Social Signal Processing
We humans are social animals: we seek interaction with other humans and we accomplish it by producing and exchanging "social signals", which are a combination of one or more so called "behavioral cues". Behavioral cues can be categorized in verbal (e.g. what we say in a conversation) and nonverbal (e.g. face expressions, hand gestures, physical distance from other persons) behavioral cues, and they can be expressed by using our body or other means, like an emoticon in a chat message or an avatar in a virtual reality environment.
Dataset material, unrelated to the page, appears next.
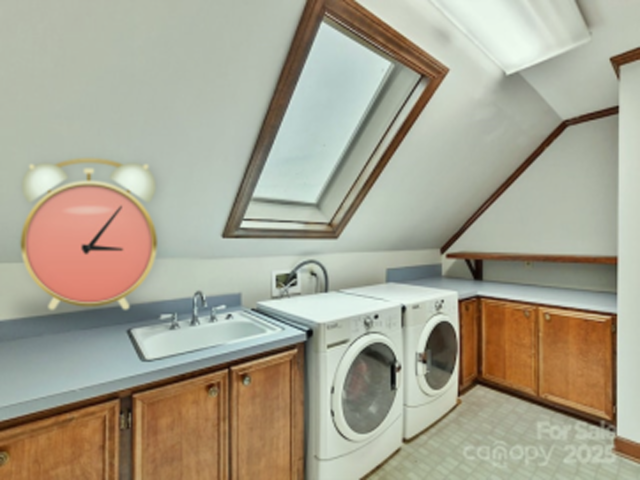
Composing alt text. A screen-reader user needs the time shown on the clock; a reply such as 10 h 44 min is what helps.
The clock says 3 h 06 min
As a daring marriage between social and computer sciences, social signal processing is a relatively recent research domain which employs computational models to analyze and synthesize behavioral cues in human-human and human-machine interaction contexts.
Our current research focuses on the analysis of threatening behaviors for surveillance purposes, the study of the social dynamics that generate groups of people/crowd, the evolution of dyadic and group interactions, leadership and deceptive behaviors. In particular, we are interested in detection and modeling of nonverbal behaviors, which are categorized as: 1) physical appearance, 2) gestures and postures, 3) face and eye behavior, 4) vocal behavior and 5) space and environment. Among these categories, so far we have developed/applied several techniques regarding speaking activity, proxemics, gaze, head/body activity and 2D body pose by using unsupervised and supervised machine learning techniques. On the other hand, we have been working on mimicry and interaction synchrony to analyze small group social interactions using sequential data.